## Exercise details
Write out the passage on American energy use word for word, from "Energy use is" to "an Isuzu Rodeo.".

## Text section
=== Begin Enclosure ===

Declining energy prices -- now lower in real terms than before the first embargo -- have made the difference. In the dollar-a-gallon era, why spend much time or money saving a gallon or a watt?

Evidence of the more energy-intensive life style is everywhere. Since the early 1970's, as the average household has shrunk by a sixth, the average new home has grown by a third. Even moderately priced homes are now stuffed with energy-hungry features, from central air-conditioning to Jacuzzis and security systems.

Look at families like T. C. and Michael McCracken and their year-old daughter, Lydia. The McCrackens, avid hikers, are far more willing than most Americans to shop for energy-saving appliances or ride the bus to work. But here in Arvada, outside Denver, standard features of their nearly completed tract home include ceilings so high that overhead fans, finding a new season and purpose, are required in winter to blow rising heat back down. With 2,600 square feet to fill, Mr. McCracken plans to install a home office, a home theater and a home brewery fed by its own gas line. What Mrs. McCracken calls a ''killer kitchen'' has all the standard appliances and the electrical capacity for more than a dozen others, plus room to seat a family of 10.

Energy use is rising even faster on the roads. Next year, Americans are expected to burn more fuel per person than in 1973, before the Government set mileage standards. More families have two earners, and the suburbs continue to sprawl, so Americans are driving more than ever. As for fuel economy, the growing popularity of light trucks -- minivans, sport utility vehicles and pickup trucks -- has begun to reverse two decades of gains.

The daily hour to hour and a half that Mrs. McCracken, a personnel manager, has spent commuting and running errands in her Dodge Caravan minivan will stretch by another half-hour once she moves. And Mr. McCracken will put more miles on his sport utility vehicle, an Isuzu Rodeo.

Corporate habits are going the same way. Businesses saved more energy than individuals did through the mid-1980's but have used the most extra energy ever since. Chemical producers, among the heaviest energy users, say that in the 1990's they have all but quit making improvements solely to save energy. Electric utilities are cutting reimbursements for installing more efficient heating, cooling, lighting and other equipment at work and at home.

=== End Enclosure ===

## Dataset records
=== Begin Enclosure ===

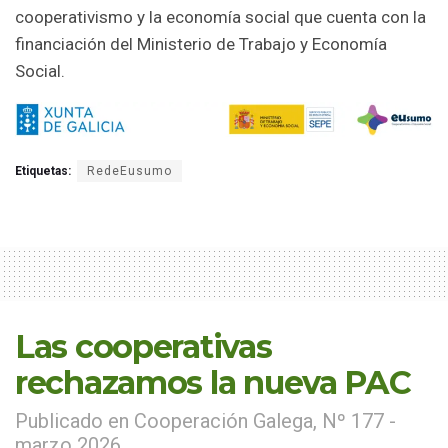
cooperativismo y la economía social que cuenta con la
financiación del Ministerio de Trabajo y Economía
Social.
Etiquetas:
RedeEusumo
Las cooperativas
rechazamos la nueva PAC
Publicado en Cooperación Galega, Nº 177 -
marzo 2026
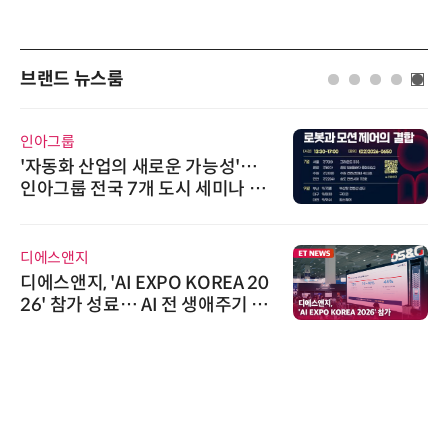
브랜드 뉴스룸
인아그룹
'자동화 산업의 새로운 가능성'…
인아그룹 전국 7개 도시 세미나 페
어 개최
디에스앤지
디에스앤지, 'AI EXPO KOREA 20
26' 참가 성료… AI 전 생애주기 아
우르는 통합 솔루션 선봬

=== End Enclosure ===
=== Begin Enclosure ===

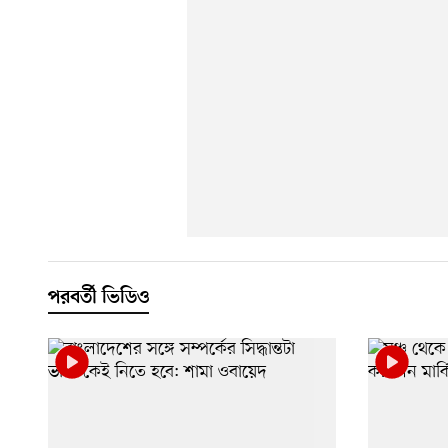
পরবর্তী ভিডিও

=== End Enclosure ===

## Task output
Energy use is rising even faster on the roads. Next year, Americans are expected to burn more fuel per person than in 1973, before the Government set mileage standards. More families have two earners, and the suburbs continue to sprawl, so Americans are driving more than ever. As for fuel economy, the growing popularity of light trucks -- minivans, sport utility vehicles and pickup trucks -- has begun to reverse two decades of gains.

The daily hour to hour and a half that Mrs. McCracken, a personnel manager, has spent commuting and running errands in her Dodge Caravan minivan will stretch by another half-hour once she moves. And Mr. McCracken will put more miles on his sport utility vehicle, an Isuzu Rodeo.